Entries supplied START

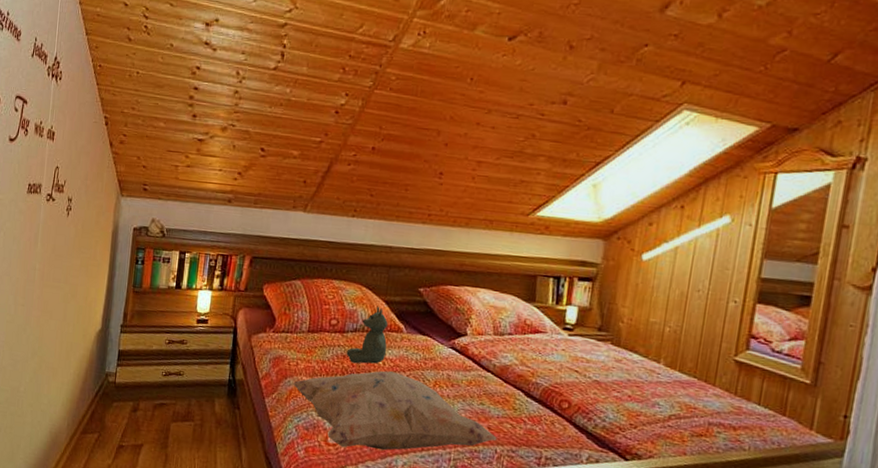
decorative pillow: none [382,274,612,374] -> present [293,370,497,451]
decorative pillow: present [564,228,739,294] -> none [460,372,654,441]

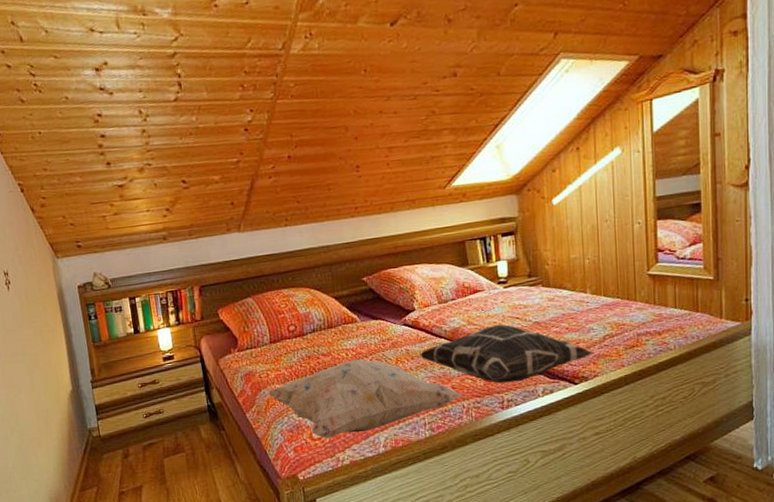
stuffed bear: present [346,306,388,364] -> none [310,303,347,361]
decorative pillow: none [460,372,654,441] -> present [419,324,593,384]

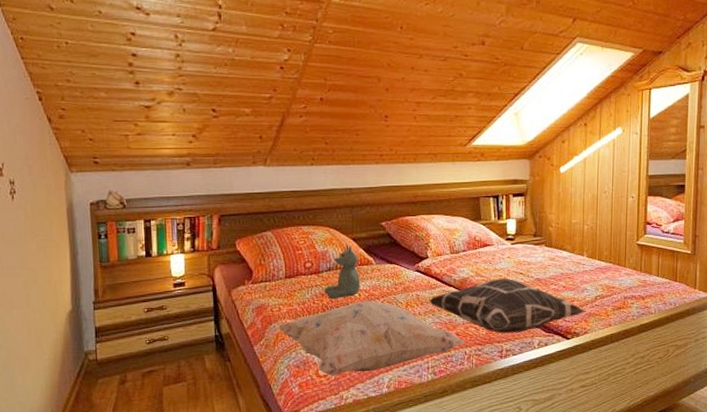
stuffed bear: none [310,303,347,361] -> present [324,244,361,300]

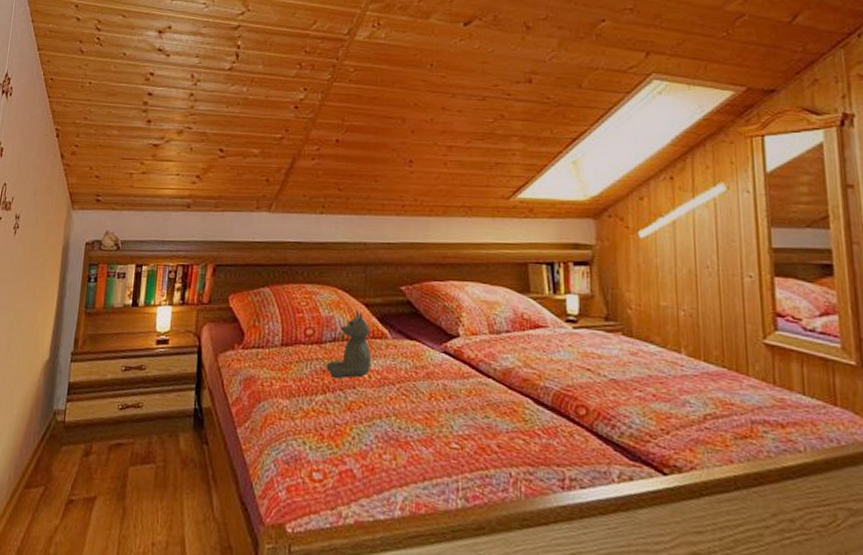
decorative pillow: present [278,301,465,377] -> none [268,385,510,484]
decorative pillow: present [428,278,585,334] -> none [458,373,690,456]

Entries supplied END

What to do:
From the entries above, copy every line containing the word "bear".

Output of the task:
stuffed bear: present [346,306,388,364] -> none [310,303,347,361]
stuffed bear: none [310,303,347,361] -> present [324,244,361,300]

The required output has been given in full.